QYOLO: Lightweight Object Detection via Quantum Inspired Shared Channel Mixing

arXiv cs.AI / 4/30/2026

📰 NewsDeveloper Stack & InfrastructureSignals & Early TrendsIdeas & Deep AnalysisModels & Research

Key Points

  • The paper proposes QYOLO, a lightweight object detection approach that compresses a YOLO-style backbone by replacing the two deepest C2f modules with a quantum-inspired channel mixing block (QMixBlock).
  • QMixBlock uses sinusoidal global channel recalibration with shared learnable parameters across both backbone stages (P4/16 and P5/32), reducing parameters without needing stage-specific parameter sets.
  • The neck and detection head remain fully classical, so the method targets computational savings primarily in the backbone where channel width scaling drives most of the overhead.
  • Experiments on VisDrone2019 show that QYOLOv8n reduces parameters by 20.2% (3.01M→2.40M) and GFLOPs by 12.3% with only a 0.4 pp drop in mAP@50, and QYOLOv8s reduces parameters by 21.8% with just 0.1 pp degradation.
  • Adding knowledge distillation can recover full accuracy parity at no additional cost to compression, while a larger backbone+neck variant achieves even higher compression (38–41%) but with more accuracy loss, leading to a backbone-only final choice.

Abstract

The rapid advancement of object detection architectures has positioned single stage detectors as the dominant solution for real-time visual perception.

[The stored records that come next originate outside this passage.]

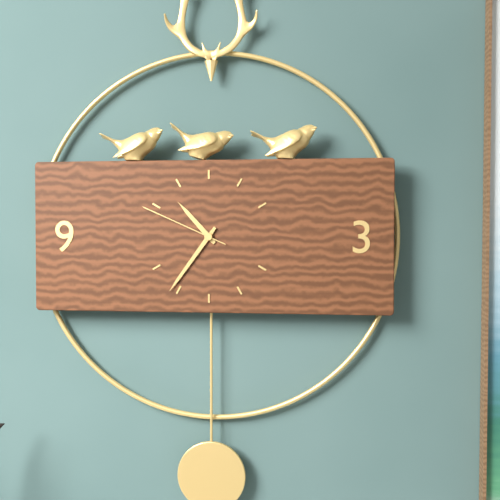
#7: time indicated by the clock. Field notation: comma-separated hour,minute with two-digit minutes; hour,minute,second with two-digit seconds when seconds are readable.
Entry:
10,36,49
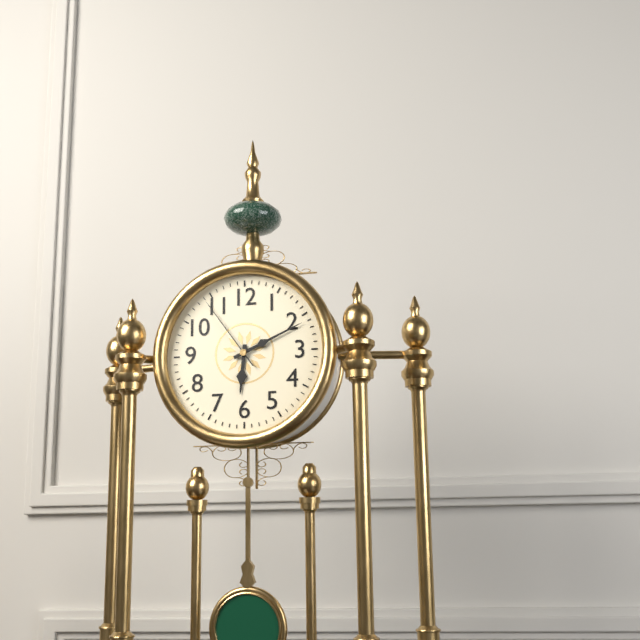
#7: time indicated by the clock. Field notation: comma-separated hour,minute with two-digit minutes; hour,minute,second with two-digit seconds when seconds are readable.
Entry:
6,11,54
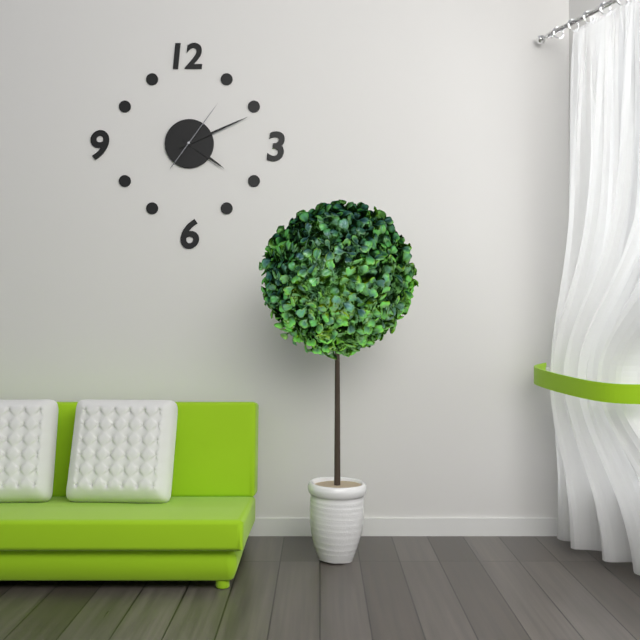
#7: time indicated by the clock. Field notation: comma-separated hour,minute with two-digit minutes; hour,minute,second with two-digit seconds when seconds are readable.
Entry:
4,11,06
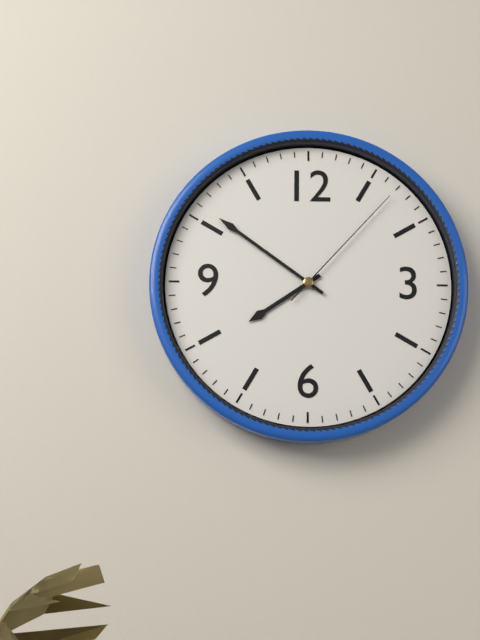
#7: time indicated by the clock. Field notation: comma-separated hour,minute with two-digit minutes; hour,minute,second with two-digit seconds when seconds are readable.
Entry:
7,51,07
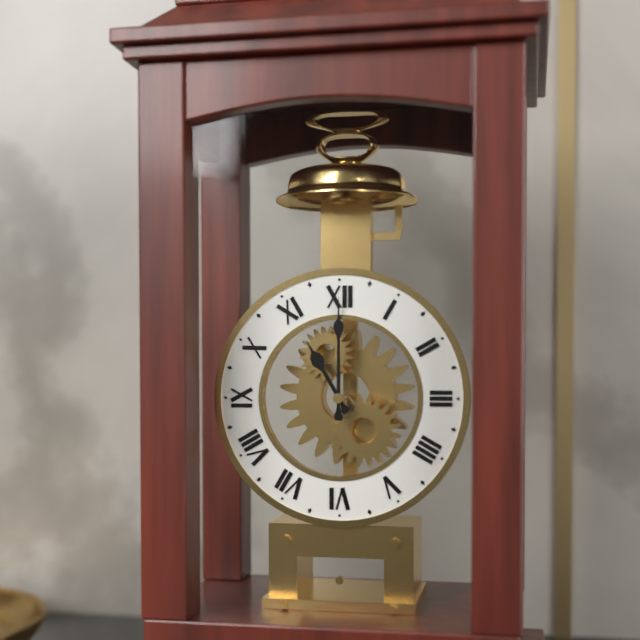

A primary source of computational overhead in these models lies in the deep backbone stages, where C2f bottleneck modules at high stride levels accumulate a disproportionate share of parameters due to quadratic scaling with channel width. This work introduces QYOLO, a quantum-inspired channel mixing framework that achieves genuine architectural compression by replacing the two deepest backbone C2f modules at P4/16 (512 channels) and P5/32 (1024 channels) with a compact QMixBlock. The proposed block performs global channel recalibration through a sinusoidal mixing mechanism with shared learnable parameters across both backbone stages, enforcing consistent channel importance without requiring independent per-stage parameter sets. The neck and detection head remain fully classical and unchanged. Evaluation on the VisDrone2019 benchmark demonstrates that QYOLOv8n achieves a 20.2% reduction in parameter count (3.01M to 2.40M) and 12.3% GFLOPs reduction with only 0.4 pp mAP@50 degradation. QYOLOv8s achieves 21.8% reduction with 0.1 pp degradation. When combined with knowledge distillation, full accuracy parity is recovered at no cost to compression. An expanded backbone plus neck variant achieved 38 to 41% reduction at the cost of greater accuracy degradation, motivating the backbone-only final design.